(Extracted records)
*** Block opens ***

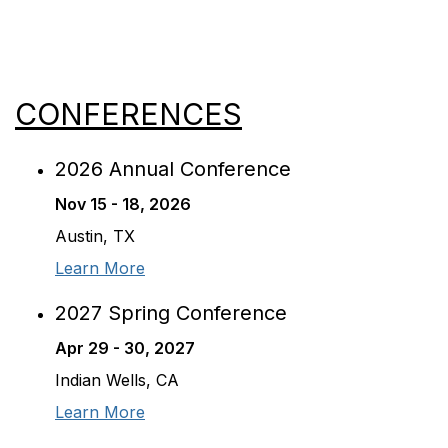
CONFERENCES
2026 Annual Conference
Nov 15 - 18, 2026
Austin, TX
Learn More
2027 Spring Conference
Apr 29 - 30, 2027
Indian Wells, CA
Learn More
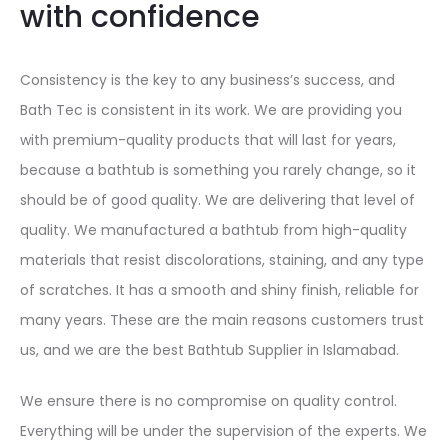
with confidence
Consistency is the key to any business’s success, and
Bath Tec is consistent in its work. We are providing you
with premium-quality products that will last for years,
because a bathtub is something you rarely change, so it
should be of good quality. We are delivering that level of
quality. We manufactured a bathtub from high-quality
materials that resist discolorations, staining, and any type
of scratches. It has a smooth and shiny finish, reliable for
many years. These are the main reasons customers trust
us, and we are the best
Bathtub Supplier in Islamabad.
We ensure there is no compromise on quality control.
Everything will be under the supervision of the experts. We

*** Block closes ***
*** Block opens ***

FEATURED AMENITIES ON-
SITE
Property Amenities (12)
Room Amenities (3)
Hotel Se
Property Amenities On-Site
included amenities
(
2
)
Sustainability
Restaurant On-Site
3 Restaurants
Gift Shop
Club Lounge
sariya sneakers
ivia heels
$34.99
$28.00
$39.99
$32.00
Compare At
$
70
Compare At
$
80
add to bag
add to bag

*** Block closes ***

What this task involves - What do the lines above say from the one containing "We ensure there" down to the one containing "Everything will be"? Return them exactly, both end lines included, and only them.

Result of this task -
We ensure there is no compromise on quality control.
Everything will be under the supervision of the experts. We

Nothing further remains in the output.